- [Data]
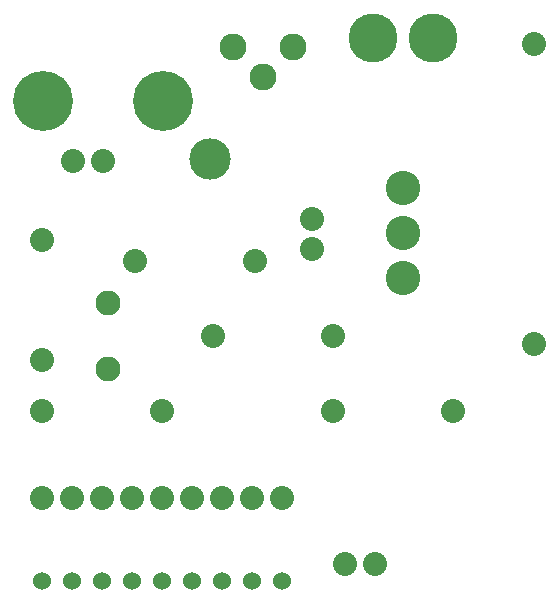
<source format=gbr>
G04 start of page 4 for group 7 layer_idx 4 *
G04 Title: (unknown), Intern *
G04 Creator: pcb-rnd 2.0.0 *
G04 CreationDate: 2018-06-06 15:15:13 UTC *
G04 For:  *
G04 Format: Gerber/RS-274X *
G04 PCB-Dimensions: 500000 500000 *
G04 PCB-Coordinate-Origin: lower left *
%MOIN*%
%FSLAX25Y25*%
%LNGROUP7*%
%ADD56C,0.0730*%
%ADD55C,0.0320*%
%ADD54C,0.0790*%
%ADD53C,0.0420*%
%ADD52C,0.0400*%
%ADD51C,0.0394*%
%ADD50C,0.0472*%
%ADD49C,0.1630*%
%ADD48C,0.0900*%
%ADD47C,0.1150*%
%ADD46C,0.2000*%
%ADD45C,0.0600*%
%ADD44C,0.0800*%
%ADD43C,0.1378*%
%ADD42C,0.0828*%
G54D42*X231000Y290660D03*
G54D43*X265000Y360660D03*
G54D42*X231000Y312660D03*
G54D44*X266000Y301660D03*
X240000Y326660D03*
X259000Y247660D03*
X269000D03*
X249000Y276660D03*
G54D45*X229001Y220273D03*
G54D44*X239000Y247660D03*
X249000D03*
X279000D03*
X280000Y326660D03*
X289000Y247660D03*
G54D45*X259001Y220273D03*
X249001D03*
X239001D03*
G54D44*X299000Y340660D03*
X306000Y276660D03*
Y301660D03*
X209000Y333660D03*
G54D46*X209500Y380160D03*
X249500D03*
G54D44*X219500Y360160D03*
X229500D03*
G54D47*X329500Y336000D03*
Y351000D03*
G54D48*X282880Y388000D03*
G54D44*X299000Y330660D03*
G54D47*X329500Y321000D03*
G54D44*X373000Y399160D03*
G54D49*X339500Y401000D03*
X319500D03*
G54D48*X272880Y398000D03*
X292880D03*
G54D44*X373000Y299160D03*
X209000Y293660D03*
X346000Y276660D03*
X209000D03*
G54D45*X219001Y220273D03*
X209001D03*
G54D44*X320000Y225660D03*
G54D45*X289001Y220273D03*
X279001D03*
X269001D03*
G54D44*X310000Y225660D03*
X209000Y247660D03*
X219000D03*
X229000D03*
G54D50*G54D51*G54D52*G54D51*G54D53*G54D52*G54D51*G54D52*G54D53*G54D51*G54D54*G54D55*G54D56*G54D45*G54D51*G54D56*G54D51*G54D56*G54D45*G54D51*G54D53*G54D51*G54D53*G54D51*G54D52*M02*

</source>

- [Work item]
Repeat the records above exactly, from the first line through the line containing "X306000Y276660D03*", and leave out the pictures.

- [Result for this exercise]
<source format=gbr>
G04 start of page 4 for group 7 layer_idx 4 *
G04 Title: (unknown), Intern *
G04 Creator: pcb-rnd 2.0.0 *
G04 CreationDate: 2018-06-06 15:15:13 UTC *
G04 For:  *
G04 Format: Gerber/RS-274X *
G04 PCB-Dimensions: 500000 500000 *
G04 PCB-Coordinate-Origin: lower left *
%MOIN*%
%FSLAX25Y25*%
%LNGROUP7*%
%ADD56C,0.0730*%
%ADD55C,0.0320*%
%ADD54C,0.0790*%
%ADD53C,0.0420*%
%ADD52C,0.0400*%
%ADD51C,0.0394*%
%ADD50C,0.0472*%
%ADD49C,0.1630*%
%ADD48C,0.0900*%
%ADD47C,0.1150*%
%ADD46C,0.2000*%
%ADD45C,0.0600*%
%ADD44C,0.0800*%
%ADD43C,0.1378*%
%ADD42C,0.0828*%
G54D42*X231000Y290660D03*
G54D43*X265000Y360660D03*
G54D42*X231000Y312660D03*
G54D44*X266000Y301660D03*
X240000Y326660D03*
X259000Y247660D03*
X269000D03*
X249000Y276660D03*
G54D45*X229001Y220273D03*
G54D44*X239000Y247660D03*
X249000D03*
X279000D03*
X280000Y326660D03*
X289000Y247660D03*
G54D45*X259001Y220273D03*
X249001D03*
X239001D03*
G54D44*X299000Y340660D03*
X306000Y276660D03*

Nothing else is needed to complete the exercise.